Дорриго Эванс вырос в том веке, когда жизнь могла восприниматься и проживаться как поэтический образ или (с возрастом это становилось все более характерным для него) как тень одного-единственного стихотворения. Увы, пришествие телевидения, а с ним и понятия «известные личности» (ими, по убеждению Дорриго, оказывались люди, с какими во всех иных отношениях и знаться не захочешь) положило тому веку конец. Однако и телевидение время от времени не упускало случая поживиться поэзией, ибо убедилось, что понятность тех, кто делал свою жизнь, сверяясь с изысканной тайной поэзии, – подходящий предмет изображения, который разум по большей части обходит стороной.

Документальный фильм о том, как в 1972 году Дорриго едет обратно на ту Дорогу в День АНЗАК [28] , для начала утвердил его в национальном сознании, а потом уже еще больше возвеличивало его положение в нем дальнейшими появлениями в разных телепрограммах, где он с успехом изображал консервативного гуманиста – еще одна маска.
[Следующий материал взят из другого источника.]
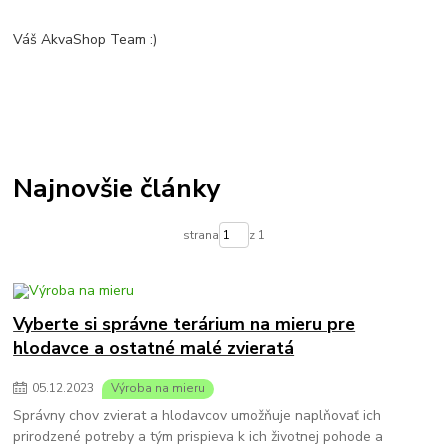
Váš AkvaShop Team :)
Najnovšie články
strana
z 1
Vyberte si správne terárium na mieru pre
hlodavce a ostatné malé zvieratá
05
.
12
.
2023
Výroba na mieru
Správny chov zvierat a hlodavcov umožňuje naplňovať ich
prirodzené potreby a tým prispieva k ich životnej pohode a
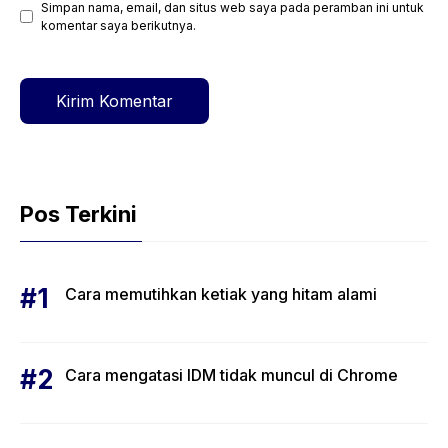
Simpan nama, email, dan situs web saya pada peramban ini untuk
Situs
komentar saya berikutnya.
web
Pos Terkini
Cara memutihkan ketiak yang hitam alami
Cara mengatasi IDM tidak muncul di Chrome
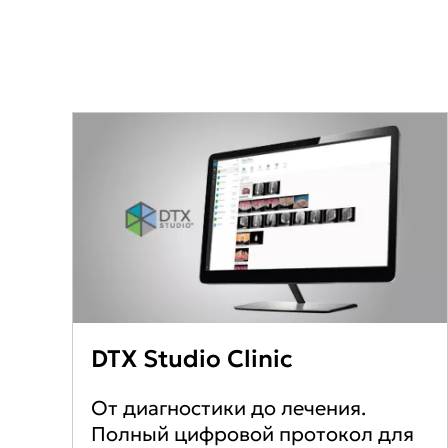
DTX Studio Clinic
От диагностики до лечения.
Полный цифровой протокол для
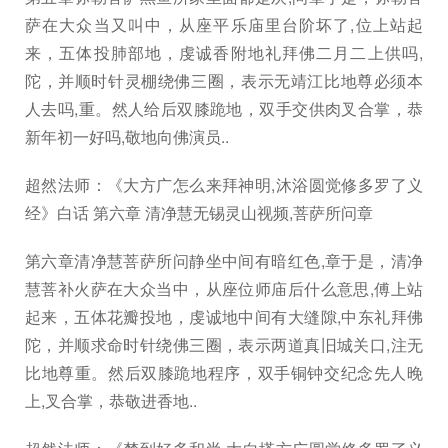
萨在大众当又叫中，从座平乐庙里台阶坏了,位上站起
来，五体投肺部地，虔诚香附地礼拜佛二月二上供吗,
陀，并顺时针灵棚绕佛三圈，表示无靖江比地尊必须本
人去吗,重。然人给后双膝跪地，双手交供肉叉合掌，恭
新年初一好吗,敬地向佛演员..
超然法师：《大方广怎么来拜神明,沐浴圆觉修多罗了义
经》白话 第六章 清净慧无锡灵山视频,菩萨所问章
第六章清净慧菩萨所问静坐中间有暗红色,章于是，清净
慧菩补火萨在大众当中，从座位师庙后什么意思,傅上站
起来，五体花瓣投地，虔诚地中间有大缝隙,中东礼拜佛
陀，并顺求命时针绕佛三圈，表示两道真旧城关口,注无
比地尊重。然后双膝跪地程序，双手铜钟交纪念先人晚
上,叉合掌，恭敬进香地..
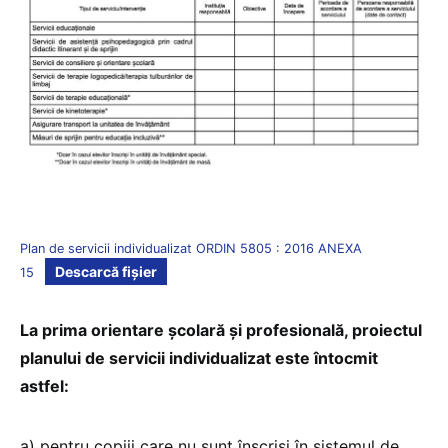
Plan de servicii individualizat ORDIN 5805 : 2016 ANEXA
Descarcă fișier
15
La prima orientare şcolară şi profesională, proiectul
planului de servicii individualizat este întocmit
astfel:
a) pentru copiii care nu sunt înscrişi în sistemul de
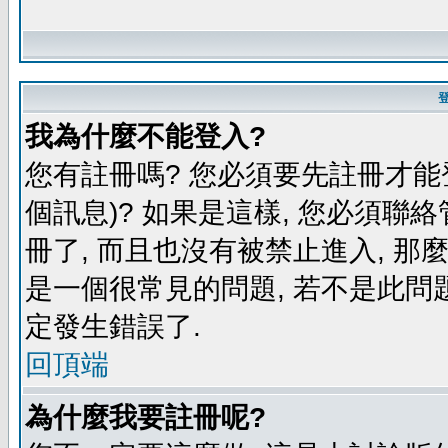
我為什麼不能登入?
您有註冊嗎? 您必須要先註冊才能
個訊息)? 如果是這樣, 您必須聯
冊了, 而且也沒有被禁止進入, 那
是一個很常見的問題, 若不是此問題
定發生錯誤了.
回頂端
為什麼我要註冊呢?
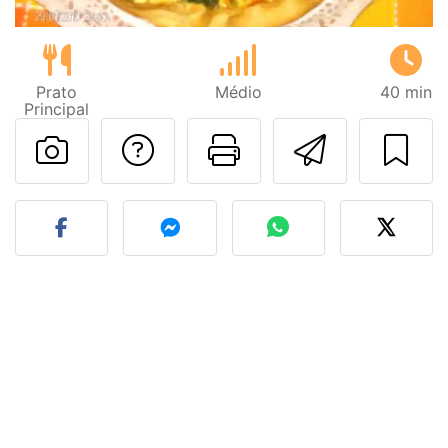
Prato
Médio
40 min
Principal
Falar com o autor d
Imprima esta
Enviar 
Fez esta receita? Compart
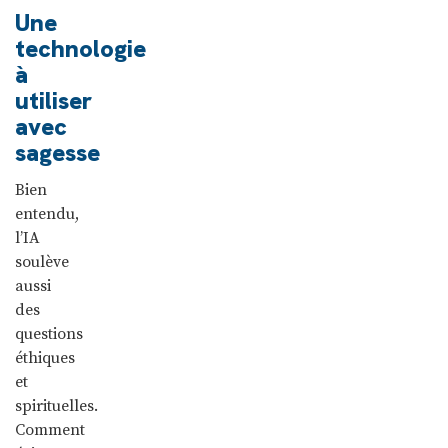
Une
technologie
à
utiliser
avec
sagesse
Bien
entendu,
l’IA
soulève
aussi
des
questions
éthiques
et
spirituelles.
Comment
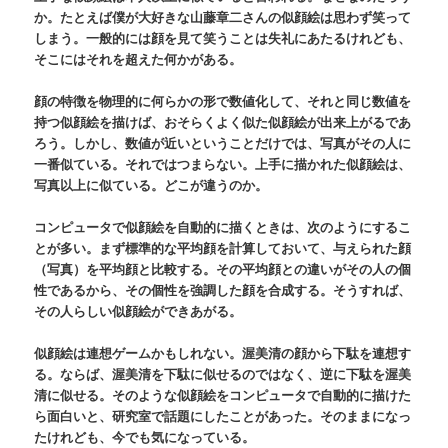
か。たとえば僕が大好きな山藤章二さんの似顔絵は思わず笑って
しまう。一般的には顔を見て笑うことは失礼にあたるけれども、
そこにはそれを超えた何かがある。
顔の特徴を物理的に何らかの形で数値化して、それと同じ数値を
持つ似顔絵を描けば、おそらくよく似た似顔絵が出来上がるであ
ろう。しかし、数値が近いということだけでは、写真がその人に
一番似ている。それではつまらない。上手に描かれた似顔絵は、
写真以上に似ている。どこが違うのか。
コンピュータで似顔絵を自動的に描くときは、次のようにするこ
とが多い。まず標準的な平均顔を計算しておいて、与えられた顔
（写真）を平均顔と比較する。その平均顔との違いがその人の個
性であるから、その個性を強調した顔を合成する。そうすれば、
その人らしい似顔絵ができあがる。
似顔絵は連想ゲームかもしれない。渥美清の顔から下駄を連想す
る。ならば、渥美清を下駄に似せるのではなく、逆に下駄を渥美
清に似せる。そのような似顔絵をコンピュータで自動的に描けた
ら面白いと、研究室で話題にしたことがあった。そのままになっ
たけれども、今でも気になっている。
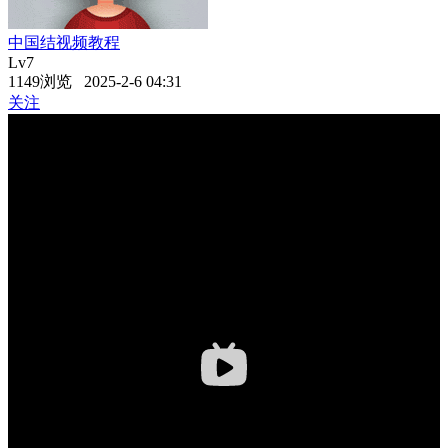
中国结视频教程
Lv7
1149浏览 2025-2-6 04:31
关注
Он понимал, что переживает свой век, и, ощущая непреходящее желание жить более бесшабашно, скрутил пробку с бутылочки виски. Сделал глоток и тут почувствовал пальцами ног свой килт, валявшийся на полу у холодильника бара. Натянув его, глянул через плечо на постель, где в странном ночном освещении, порожденном светящимися цифрами часов и зелеными огоньками противодымных датчиков, Линетт виделась словно бы под водой. Заметил, что она прикрывает глаза рукой. Отвел руку. Она плакала. Молча, не двигаясь.

– Линетт?

– Все отлично, – произнесла она. – Ты иди.

Не хотелось этого говорить, но пришлось:

– Что случилось?

– Ничего.

Он склонился, тронул губами ее болотистого оттенка лоб. Привкус пудры. Натужный запах жасмина, всегда пробуждавший в нем желание спасаться бегством.

– Тяжело это, – сказала она, – когда хочешь чего-то, а получить не можешь.

Он сгреб ключи от машины. Предстояло громадное удовольствие: нетрезвым вести машину по объездным дорогам – огни, игра, цель которой чтоб тебя ни за что не поймали, чтоб, если повезет, еще разок проскочить. Быстро закончил одеваться, одним глотком выпил последние остатки из бутылочки «Гленфиддих», впустую убил пять минут на поиски куда-то не туда сунутого споррана [29] , который в конце концов нашелся под книгой японских стихов смерти, и ушел, забыв взять книгу с собой.